Episode Three Hundred One: Swin Gana Mis.
In which we non-converse.


1 comment:

  1. This is a conversation I had with a colleague about twenty years ago. This person was a mentor, highly educated, versed in film and lit, and well read in daily newspapers and journals. Additionally, this person had lost a family member to an eating disorder. All that as context, I was a little stunned at being thrown that question, as I see it as revealing a massive disconnect between their understanding of current affairs and what I make to be a very complicated biological and psychological issue.

    Yet this is not the first time I've been with someone who expressed that exact same sentiment. And in asking, I always see the person both betraying a deep prejudice involving body ableism and also a shocking ignorance around the fundamentals of human behavior. That shock is written in the second frame here; what's always a quick reeling-in of my social comfort due to the exposure of my own naivete in forgetting that people can be one thing (educated, affable, etc.) and yet still another (racist, fattist, etc.)

    And then, there's the Dunning-Kruger reminder as voiced by Dr. David Dunning on Radiolab, that the Dunning-Kruger effect isn't about other people, it's about all of us: we all wander outside our own area of expertise occasionally, and the problem with our confidence is that we lack the facility to identify our own ignorance, due to that same ignorance. So, even as I marvel at all the blind turns a mind would have to take to ask the question "why don't fat people just stop eating", I know that I might be at that point somewhere else in my life, ready to ask that same stupid question, only using different words.

    Anyway, this conversation did happen. I was asked that question, and I responded with the same info as in frames three and four (though not quite so condensed). And then there was a pause. And then that punchline.

    What's even more telling is that this person was wrong. I've been 20-40 pounds overweight since quitting cigarettes in my late 20s.

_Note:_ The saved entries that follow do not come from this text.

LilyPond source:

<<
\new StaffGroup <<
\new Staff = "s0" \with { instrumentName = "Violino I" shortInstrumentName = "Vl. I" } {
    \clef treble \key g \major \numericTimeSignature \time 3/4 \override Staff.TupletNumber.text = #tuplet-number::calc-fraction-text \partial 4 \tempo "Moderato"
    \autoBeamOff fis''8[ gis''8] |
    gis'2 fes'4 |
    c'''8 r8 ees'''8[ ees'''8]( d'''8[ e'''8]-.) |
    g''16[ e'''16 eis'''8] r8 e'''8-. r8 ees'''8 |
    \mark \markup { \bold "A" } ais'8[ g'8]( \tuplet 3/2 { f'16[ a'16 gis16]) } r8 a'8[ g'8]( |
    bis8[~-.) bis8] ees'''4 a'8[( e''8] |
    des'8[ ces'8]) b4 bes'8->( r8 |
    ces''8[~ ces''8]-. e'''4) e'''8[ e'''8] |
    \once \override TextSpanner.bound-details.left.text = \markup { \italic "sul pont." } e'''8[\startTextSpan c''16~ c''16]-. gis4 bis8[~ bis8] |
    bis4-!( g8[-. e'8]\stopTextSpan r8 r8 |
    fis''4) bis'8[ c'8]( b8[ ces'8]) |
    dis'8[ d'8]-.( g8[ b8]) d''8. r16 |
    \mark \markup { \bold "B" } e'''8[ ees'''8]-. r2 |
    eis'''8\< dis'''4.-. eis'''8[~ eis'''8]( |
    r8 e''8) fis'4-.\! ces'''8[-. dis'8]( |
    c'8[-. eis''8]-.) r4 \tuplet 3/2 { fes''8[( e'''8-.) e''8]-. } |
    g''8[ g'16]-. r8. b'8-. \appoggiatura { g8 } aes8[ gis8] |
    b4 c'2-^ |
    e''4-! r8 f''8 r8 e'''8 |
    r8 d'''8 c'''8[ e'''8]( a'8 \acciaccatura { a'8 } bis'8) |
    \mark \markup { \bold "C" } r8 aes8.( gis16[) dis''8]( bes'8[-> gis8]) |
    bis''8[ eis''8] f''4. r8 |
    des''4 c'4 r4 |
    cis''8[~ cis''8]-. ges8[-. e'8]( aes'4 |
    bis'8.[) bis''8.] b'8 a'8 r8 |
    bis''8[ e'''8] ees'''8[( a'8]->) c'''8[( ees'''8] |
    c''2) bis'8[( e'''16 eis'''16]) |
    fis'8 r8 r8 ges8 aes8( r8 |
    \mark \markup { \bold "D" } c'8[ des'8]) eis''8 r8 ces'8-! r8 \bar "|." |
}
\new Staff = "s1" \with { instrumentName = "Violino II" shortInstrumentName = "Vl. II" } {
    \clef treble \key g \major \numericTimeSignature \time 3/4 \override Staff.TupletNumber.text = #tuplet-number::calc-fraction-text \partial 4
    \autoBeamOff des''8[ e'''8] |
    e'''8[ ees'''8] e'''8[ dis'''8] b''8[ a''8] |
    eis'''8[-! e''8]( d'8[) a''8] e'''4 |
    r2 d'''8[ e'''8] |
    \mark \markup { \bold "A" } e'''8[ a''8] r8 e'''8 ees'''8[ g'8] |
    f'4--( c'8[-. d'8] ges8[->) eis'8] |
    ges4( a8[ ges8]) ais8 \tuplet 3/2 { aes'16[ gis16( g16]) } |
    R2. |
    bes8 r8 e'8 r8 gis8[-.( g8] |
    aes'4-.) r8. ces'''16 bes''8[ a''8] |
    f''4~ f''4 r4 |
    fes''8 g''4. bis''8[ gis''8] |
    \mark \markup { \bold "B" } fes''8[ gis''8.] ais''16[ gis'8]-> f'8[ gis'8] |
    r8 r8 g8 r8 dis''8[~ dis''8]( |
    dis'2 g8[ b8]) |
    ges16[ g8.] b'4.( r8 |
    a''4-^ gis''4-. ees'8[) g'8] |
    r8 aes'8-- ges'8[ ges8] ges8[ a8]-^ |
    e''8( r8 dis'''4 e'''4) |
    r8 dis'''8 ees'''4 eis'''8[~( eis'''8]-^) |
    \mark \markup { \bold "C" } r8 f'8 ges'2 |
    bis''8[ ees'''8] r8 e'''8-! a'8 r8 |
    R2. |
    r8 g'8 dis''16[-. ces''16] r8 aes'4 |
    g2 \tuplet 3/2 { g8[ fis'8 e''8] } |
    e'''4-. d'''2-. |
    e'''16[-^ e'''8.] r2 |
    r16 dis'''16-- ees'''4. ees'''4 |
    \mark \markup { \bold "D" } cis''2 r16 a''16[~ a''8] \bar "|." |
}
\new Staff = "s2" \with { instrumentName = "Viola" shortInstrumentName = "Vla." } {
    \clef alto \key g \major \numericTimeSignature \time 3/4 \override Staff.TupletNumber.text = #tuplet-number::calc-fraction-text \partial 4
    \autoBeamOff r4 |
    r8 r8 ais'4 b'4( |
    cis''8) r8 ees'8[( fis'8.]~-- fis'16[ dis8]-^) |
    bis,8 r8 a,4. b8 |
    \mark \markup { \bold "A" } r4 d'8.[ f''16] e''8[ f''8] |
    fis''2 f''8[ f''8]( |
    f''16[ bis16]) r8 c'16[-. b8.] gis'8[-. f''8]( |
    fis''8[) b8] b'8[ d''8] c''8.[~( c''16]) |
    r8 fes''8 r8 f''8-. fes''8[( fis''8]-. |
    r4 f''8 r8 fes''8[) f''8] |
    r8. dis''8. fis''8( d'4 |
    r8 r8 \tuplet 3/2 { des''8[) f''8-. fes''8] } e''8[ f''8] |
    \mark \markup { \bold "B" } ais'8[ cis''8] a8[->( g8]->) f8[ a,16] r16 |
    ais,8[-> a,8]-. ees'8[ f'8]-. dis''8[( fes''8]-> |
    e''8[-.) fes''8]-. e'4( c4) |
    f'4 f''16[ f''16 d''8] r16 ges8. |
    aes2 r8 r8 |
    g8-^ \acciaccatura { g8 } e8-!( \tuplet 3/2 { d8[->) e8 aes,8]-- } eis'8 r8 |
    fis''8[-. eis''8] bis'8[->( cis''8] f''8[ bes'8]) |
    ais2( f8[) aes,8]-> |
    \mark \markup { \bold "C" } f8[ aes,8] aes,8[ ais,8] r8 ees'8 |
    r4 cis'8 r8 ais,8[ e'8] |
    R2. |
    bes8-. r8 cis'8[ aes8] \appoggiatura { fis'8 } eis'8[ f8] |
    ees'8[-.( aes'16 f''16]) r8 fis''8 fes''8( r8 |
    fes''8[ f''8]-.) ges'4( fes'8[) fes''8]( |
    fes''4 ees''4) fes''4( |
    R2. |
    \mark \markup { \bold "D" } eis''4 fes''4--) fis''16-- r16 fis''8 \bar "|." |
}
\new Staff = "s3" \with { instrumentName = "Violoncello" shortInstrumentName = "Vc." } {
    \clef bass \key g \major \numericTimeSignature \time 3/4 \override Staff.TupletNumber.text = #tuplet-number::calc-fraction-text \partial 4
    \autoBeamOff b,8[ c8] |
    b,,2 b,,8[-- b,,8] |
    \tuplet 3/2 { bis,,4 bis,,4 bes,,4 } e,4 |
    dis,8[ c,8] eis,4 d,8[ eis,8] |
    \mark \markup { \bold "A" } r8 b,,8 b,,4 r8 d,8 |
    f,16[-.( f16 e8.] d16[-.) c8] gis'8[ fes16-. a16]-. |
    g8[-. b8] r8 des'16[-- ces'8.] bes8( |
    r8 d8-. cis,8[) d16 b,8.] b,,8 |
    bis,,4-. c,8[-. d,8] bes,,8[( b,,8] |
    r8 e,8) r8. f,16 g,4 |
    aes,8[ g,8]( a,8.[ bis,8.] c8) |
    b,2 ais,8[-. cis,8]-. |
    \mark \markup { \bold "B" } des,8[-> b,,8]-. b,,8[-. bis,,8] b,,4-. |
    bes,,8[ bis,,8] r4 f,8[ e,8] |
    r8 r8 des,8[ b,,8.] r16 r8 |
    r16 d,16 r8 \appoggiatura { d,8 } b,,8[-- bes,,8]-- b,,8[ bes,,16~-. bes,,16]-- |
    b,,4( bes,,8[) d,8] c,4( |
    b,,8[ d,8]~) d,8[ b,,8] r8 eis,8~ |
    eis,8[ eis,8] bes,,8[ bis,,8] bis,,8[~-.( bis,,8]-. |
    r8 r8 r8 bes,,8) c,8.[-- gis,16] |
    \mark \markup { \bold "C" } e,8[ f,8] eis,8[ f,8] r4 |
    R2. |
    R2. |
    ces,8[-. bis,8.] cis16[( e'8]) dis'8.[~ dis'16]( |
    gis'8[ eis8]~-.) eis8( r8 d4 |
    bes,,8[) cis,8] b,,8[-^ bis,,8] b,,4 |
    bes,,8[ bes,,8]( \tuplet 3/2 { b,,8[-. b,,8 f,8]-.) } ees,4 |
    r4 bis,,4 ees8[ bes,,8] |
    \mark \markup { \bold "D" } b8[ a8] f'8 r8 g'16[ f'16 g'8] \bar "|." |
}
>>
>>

I've been on meds for hypertension since my early 20s. I've been on meds for type ii diabetes since my mid thirties. I am fat. In this case, my colleague happened to look at me at me and made the judgement that I'm not fat, and in doing so afforded me the privilege of not being judged as 'someone who won't stop eating'. There's a lot of cultural baggage that comes along with that judgement, such as 'why am I paying for this guy's healthcare if he won't care for himself?'.

    The punchline, of course, the most damning assessment yet: because I'm not fat, in this person's assessment, whether or not I overeat is irrelevant. It's ok to behave however you want, as long as you don't suffer the consequences. Or, rather, as long as you don't make your community suffer the consequences. I had carefully explained that the problem I had with eating was lifelong and torture, and my point sailed clear over their head. None of that mattered, because it wasn't germane to their question, which was about the 'other' people. And that othering process, as I had pointed out, strikes me as kind of the root of the problem as a whole.

    It was a challenge to fit six frames in this one, but I wanted the balance between the two short pause reactions. I feel it worked well, although the face of the colleague changes too much in the final three frames, and I'm annoyed by that. Overall, though, I think it works.